3. Il résulte de l’instruction que l’administration fiscale a mis en recouvrement au nom de la société Louximmo, par un avis de mise en recouvrement du 30 septembre 2021, les impositions supplémentaires en litige procédant de la plus-value de cession des biens lui appartenant soumise aux dispositions de l’article 150 U du code général des impôts. Or, il résulte de ce qui a été dit au point 2 que seuls les associés de la société Louximmo étaient les redevables légaux de ces impositions.
4. Il résulte de ce qui précède, sans qu’il soit besoin d’examiner les moyens de la requête, que la société Louximmo est fondée à soutenir que c’est à tort que, par le jugement attaqué, le tribunal administratif de Paris a rejeté sa demande tendant à la décharge des cotisations supplémentaires d’impôt sur le revenu, de contributions sociales et de taxe sur les plus-values de cession d’immeubles auxquelles elle a été assujettie au titre de l’année 2018, ainsi que des intérêts de retard correspondants.
D É C I D E :
Article 1er : Le jugement n° 2212724 du 18 septembre 2024 du tribunal administratif de Paris est annulé.
Article 2 : La société Louximmo est déchargée des cotisations supplémentaires d’impôt sur le revenu, de contributions sociales et de taxe sur les plus-values de cession d’immeubles auxquelles elle a été assujettie au titre de l’année 2018, ainsi que des intérêts de retard correspondants.
Article 3 : Le présent arrêt sera notifié à la société civile immobilière Louximmo et au ministre de l’action et des comptes publics.
Copie en sera adressée à la direction régionale des finances publiques d’Ile-de-France et de Paris.
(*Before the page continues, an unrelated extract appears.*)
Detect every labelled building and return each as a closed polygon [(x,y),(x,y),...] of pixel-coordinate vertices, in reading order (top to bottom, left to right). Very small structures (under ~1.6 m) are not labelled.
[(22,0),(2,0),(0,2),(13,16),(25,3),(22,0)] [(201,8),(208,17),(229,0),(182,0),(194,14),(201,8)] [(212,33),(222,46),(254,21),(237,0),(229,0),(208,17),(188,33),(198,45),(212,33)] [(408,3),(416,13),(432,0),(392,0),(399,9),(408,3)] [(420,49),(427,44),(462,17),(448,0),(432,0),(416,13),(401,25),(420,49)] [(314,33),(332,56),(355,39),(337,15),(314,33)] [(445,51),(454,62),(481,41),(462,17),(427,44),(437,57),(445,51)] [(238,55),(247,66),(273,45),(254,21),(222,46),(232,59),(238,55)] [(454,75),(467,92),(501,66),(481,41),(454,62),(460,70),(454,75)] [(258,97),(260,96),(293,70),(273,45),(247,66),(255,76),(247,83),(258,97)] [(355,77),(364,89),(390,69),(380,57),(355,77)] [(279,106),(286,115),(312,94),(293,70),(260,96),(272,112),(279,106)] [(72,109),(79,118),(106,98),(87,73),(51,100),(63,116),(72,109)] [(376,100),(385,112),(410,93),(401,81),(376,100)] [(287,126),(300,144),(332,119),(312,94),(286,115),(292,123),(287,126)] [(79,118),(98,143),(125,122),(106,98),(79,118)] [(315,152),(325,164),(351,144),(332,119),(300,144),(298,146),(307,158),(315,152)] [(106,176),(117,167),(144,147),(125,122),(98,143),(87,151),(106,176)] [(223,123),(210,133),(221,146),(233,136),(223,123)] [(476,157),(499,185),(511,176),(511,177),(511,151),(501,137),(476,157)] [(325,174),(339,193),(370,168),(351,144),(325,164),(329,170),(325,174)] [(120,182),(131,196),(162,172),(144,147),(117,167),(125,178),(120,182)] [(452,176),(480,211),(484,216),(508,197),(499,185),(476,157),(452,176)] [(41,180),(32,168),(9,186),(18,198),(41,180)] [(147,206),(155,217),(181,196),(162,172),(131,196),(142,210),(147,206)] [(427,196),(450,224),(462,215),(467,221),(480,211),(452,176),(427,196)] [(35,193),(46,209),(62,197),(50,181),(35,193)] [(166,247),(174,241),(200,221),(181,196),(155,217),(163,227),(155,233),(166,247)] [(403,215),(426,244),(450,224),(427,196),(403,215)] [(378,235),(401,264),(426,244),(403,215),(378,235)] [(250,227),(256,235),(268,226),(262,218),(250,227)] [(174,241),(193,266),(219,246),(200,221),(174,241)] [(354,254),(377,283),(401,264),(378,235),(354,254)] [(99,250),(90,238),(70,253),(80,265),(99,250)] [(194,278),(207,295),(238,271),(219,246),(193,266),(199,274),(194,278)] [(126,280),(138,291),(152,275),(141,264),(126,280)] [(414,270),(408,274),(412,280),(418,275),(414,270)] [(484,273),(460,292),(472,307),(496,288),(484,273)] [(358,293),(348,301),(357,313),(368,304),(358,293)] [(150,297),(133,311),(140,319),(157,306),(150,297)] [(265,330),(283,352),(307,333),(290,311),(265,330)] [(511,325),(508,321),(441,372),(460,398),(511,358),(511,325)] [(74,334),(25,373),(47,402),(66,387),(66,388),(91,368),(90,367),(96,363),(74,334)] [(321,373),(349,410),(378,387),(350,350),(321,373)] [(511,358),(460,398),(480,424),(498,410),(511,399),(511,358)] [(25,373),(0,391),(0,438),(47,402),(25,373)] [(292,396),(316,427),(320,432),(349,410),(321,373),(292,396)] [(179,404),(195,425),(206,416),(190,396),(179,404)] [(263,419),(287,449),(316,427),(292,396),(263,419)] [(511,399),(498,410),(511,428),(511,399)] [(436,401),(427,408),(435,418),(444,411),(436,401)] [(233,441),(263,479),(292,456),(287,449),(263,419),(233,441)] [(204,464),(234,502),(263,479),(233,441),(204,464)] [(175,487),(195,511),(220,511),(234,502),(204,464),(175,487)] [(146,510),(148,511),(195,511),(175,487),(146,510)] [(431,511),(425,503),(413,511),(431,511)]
Délibéré après l’audience du 2 avril 2026, où siégeaient :
- M. Barthez, président de chambre,
- Mme Milon, présidente assesseure,
- M. Aggiouri, premier conseiller.
Rendu public par mise à disposition au greffe, le 5 mai 2026.
Le rapporteur,
K. AGGIOURILe président,
A. BARTHEZ
La greffière,
D. SAID-CHEIK
La République mande et ordonne au ministre de l’action et des comptes publics en ce qui le concerne ou à tous commissaires de justice à ce requis en ce qui concerne les voies de droit commun contre les parties privées, de pourvoir à l’exécution de la présente décision.